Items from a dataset

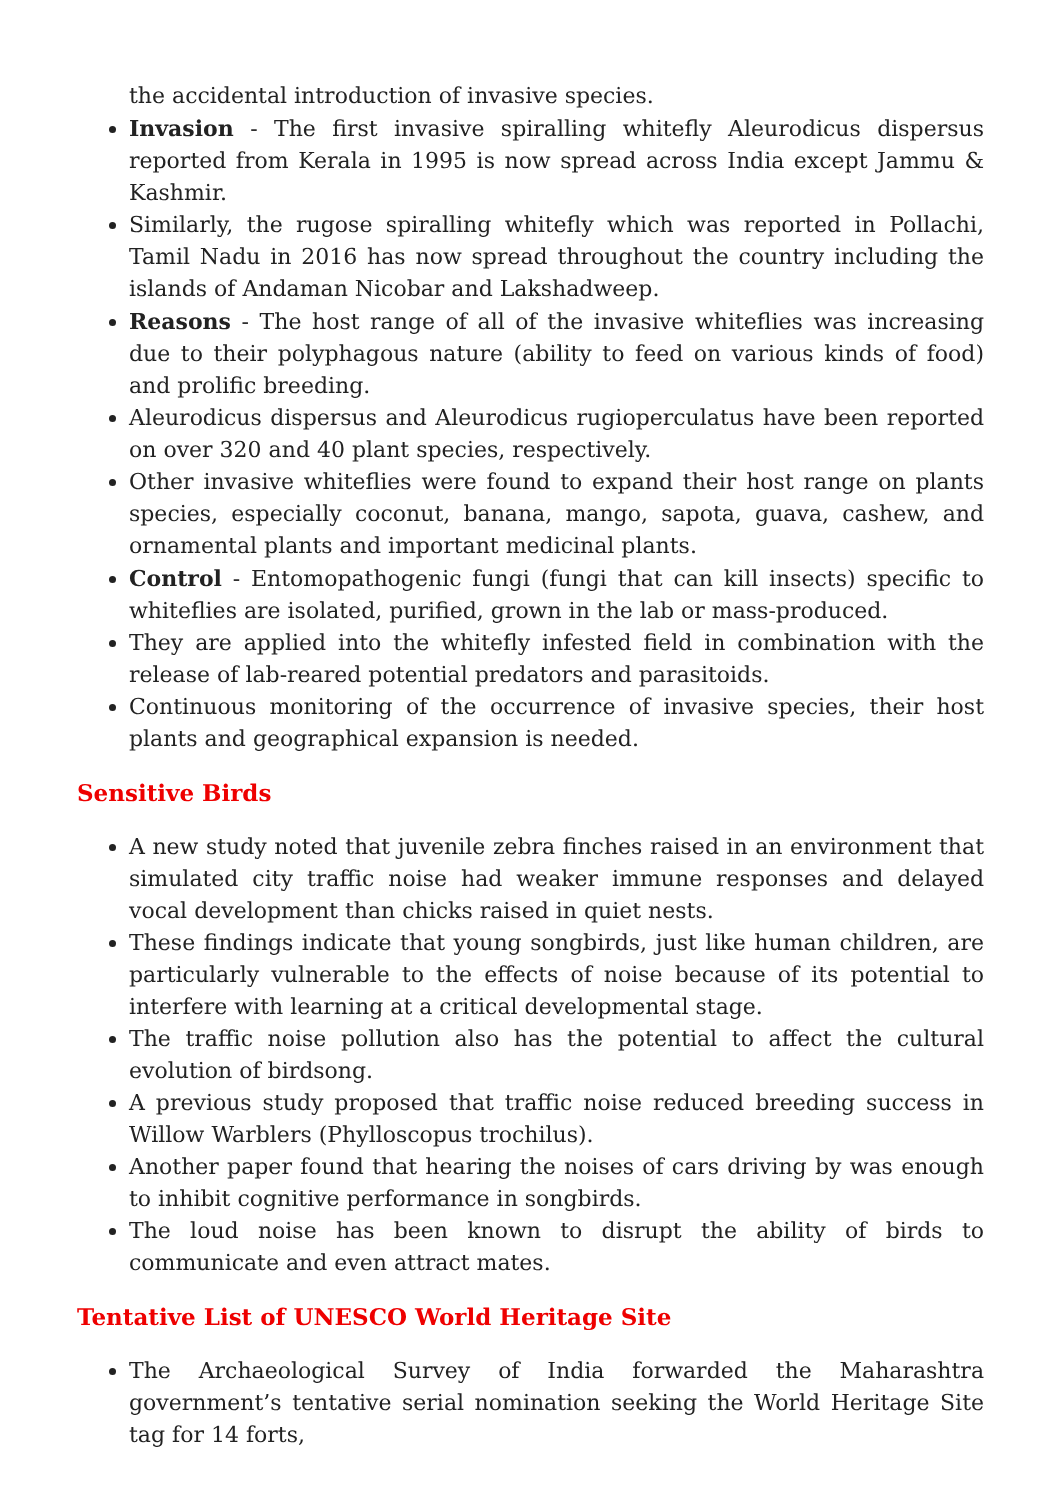the accidental introduction of invasive species.
Invasion - The first invasive spiralling whitefly Aleurodicus dispersus reported from Kerala in 1995 is now spread across India except Jammu & Kashmir.
Similarly, the rugose spiralling whitefly which was reported in Pollachi, Tamil Nadu in 2016 has now spread throughout the country including the islands of Andaman Nicobar and Lakshadweep.
Reasons - The host range of all of the invasive whiteflies was increasing due to their polyphagous nature (ability to feed on various kinds of food) and prolific breeding.
Aleurodicus dispersus and Aleurodicus rugioperculatus have been reported on over 320 and 40 plant species, respectively.
Other invasive whiteflies were found to expand their host range on plants species, especially coconut, banana, mango, sapota, guava, cashew, and ornamental plants and important medicinal plants.
Control - Entomopathogenic fungi (fungi that can kill insects) specific to whiteflies are isolated, purified, grown in the lab or mass-produced.
They are applied into the whitefly infested field in combination with the release of lab-reared potential predators and parasitoids.
Continuous monitoring of the occurrence of invasive species, their host plants and geographical expansion is needed.
Sensitive Birds
A new study noted that juvenile zebra finches raised in an environment that simulated city traffic noise had weaker immune responses and delayed vocal development than chicks raised in quiet nests.
These findings indicate that young songbirds, just like human children, are particularly vulnerable to the effects of noise because of its potential to interfere with learning at a critical developmental stage.
The traffic noise pollution also has the potential to affect the cultural evolution of birdsong.
A previous study proposed that traffic noise reduced breeding success in Willow Warblers (Phylloscopus trochilus).
Another paper found that hearing the noises of cars driving by was enough to inhibit cognitive performance in songbirds.
The loud noise has been known to disrupt the ability of birds to communicate and even attract mates.
Tentative List of UNESCO World Heritage Site
The Archaeological Survey of India forwarded the Maharashtra government’s tentative serial nomination seeking the World Heritage Site tag for 14 forts,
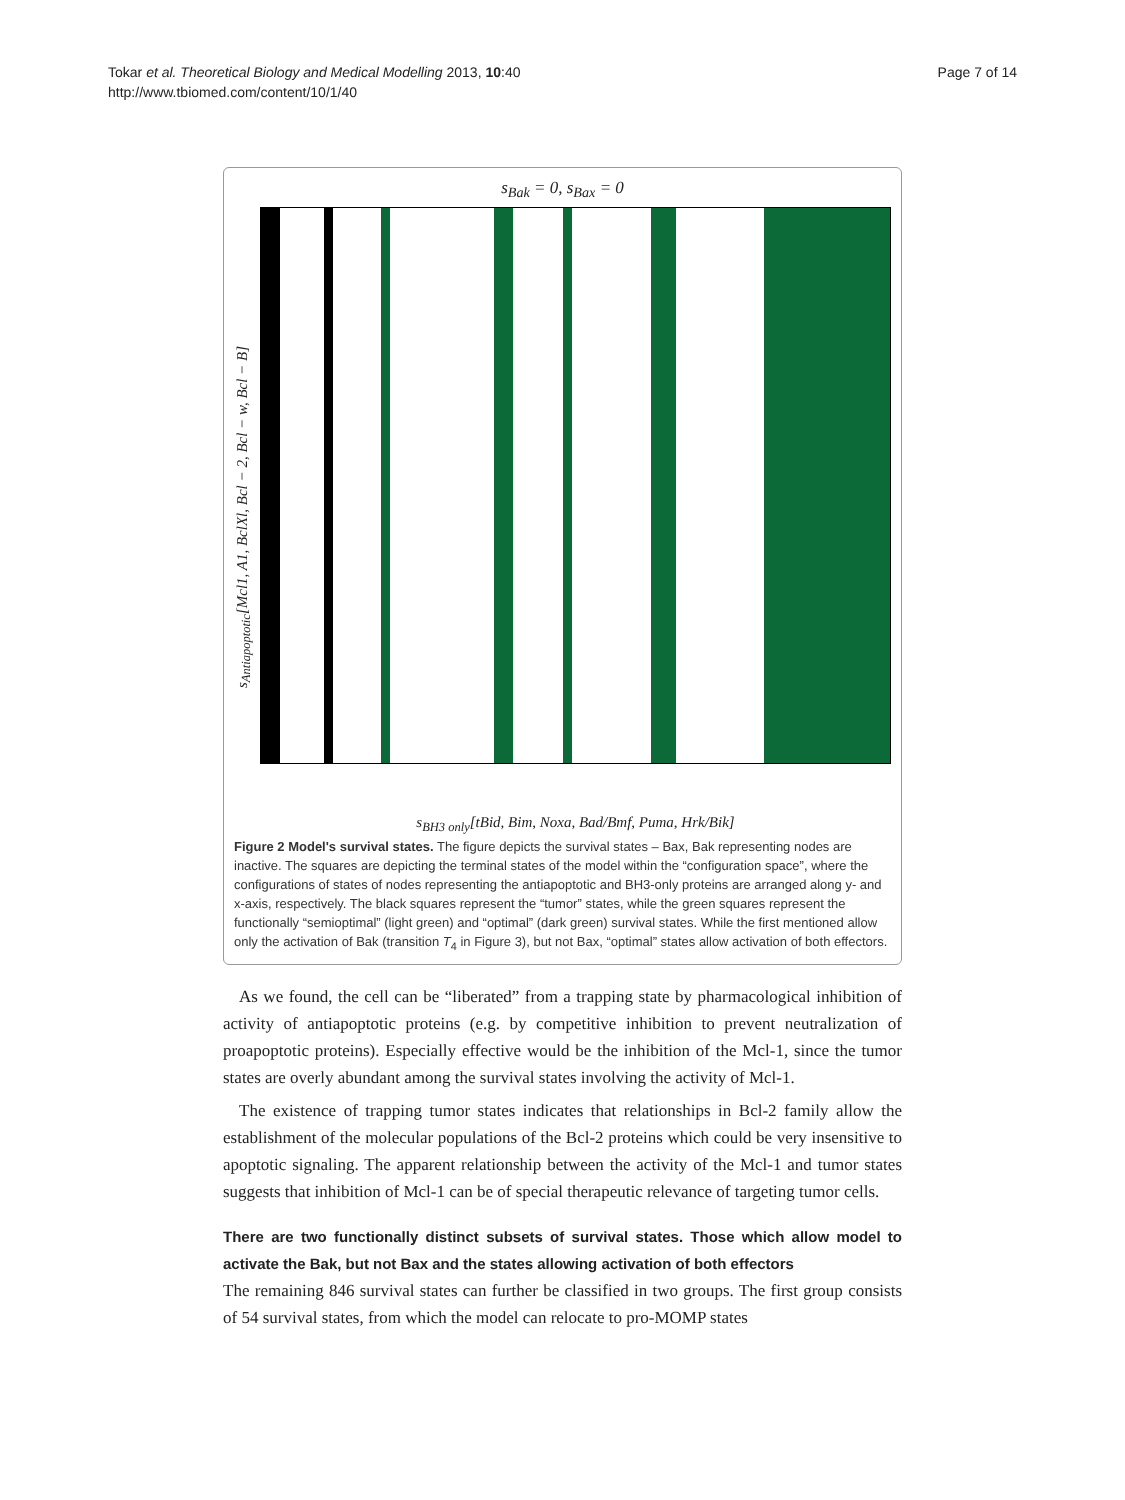Tokar et al. Theoretical Biology and Medical Modelling 2013, 10:40
http://www.tbiomed.com/content/10/1/40
Page 7 of 14
s<sub>Bak</sub> = 0, s<sub>Bax</sub> = 0
s<sub>Antiapoptotic</sub>[Mcl1, A1, BclXl, Bcl − 2, Bcl − w, Bcl − B]
s<sub>BH3 only</sub>[tBid, Bim, Noxa, Bad/Bmf, Puma, Hrk/Bik]
Figure 2 Model's survival states. The figure depicts the survival states – Bax, Bak representing nodes are inactive. The squares are depicting the terminal states of the model within the “configuration space”, where the configurations of states of nodes representing the antiapoptotic and BH3-only proteins are arranged along y- and x-axis, respectively. The black squares represent the “tumor” states, while the green squares represent the functionally “semioptimal” (light green) and “optimal” (dark green) survival states. While the first mentioned allow only the activation of Bak (transition T<sub>4</sub> in Figure 3), but not Bax, “optimal” states allow activation of both effectors.
As we found, the cell can be “liberated” from a trapping state by pharmacological inhibition of activity of antiapoptotic proteins (e.g. by competitive inhibition to prevent neutralization of proapoptotic proteins). Especially effective would be the inhibition of the Mcl-1, since the tumor states are overly abundant among the survival states involving the activity of Mcl-1.
The existence of trapping tumor states indicates that relationships in Bcl-2 family allow the establishment of the molecular populations of the Bcl-2 proteins which could be very insensitive to apoptotic signaling. The apparent relationship between the activity of the Mcl-1 and tumor states suggests that inhibition of Mcl-1 can be of special therapeutic relevance of targeting tumor cells.
There are two functionally distinct subsets of survival states. Those which allow model to activate the Bak, but not Bax and the states allowing activation of both effectors
The remaining 846 survival states can further be classified in two groups. The first group consists of 54 survival states, from which the model can relocate to pro-MOMP states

— Problem details —
Copy out each line of the records that holds the string "traffic".

— Result below —
A new study noted that juvenile zebra finches raised in an environment that simulated city traffic noise had weaker immune responses and delayed vocal development than chicks raised in quiet nests.
The traffic noise pollution also has the potential to affect the cultural evolution of birdsong.
A previous study proposed that traffic noise reduced breeding success in Willow Warblers (Phylloscopus trochilus).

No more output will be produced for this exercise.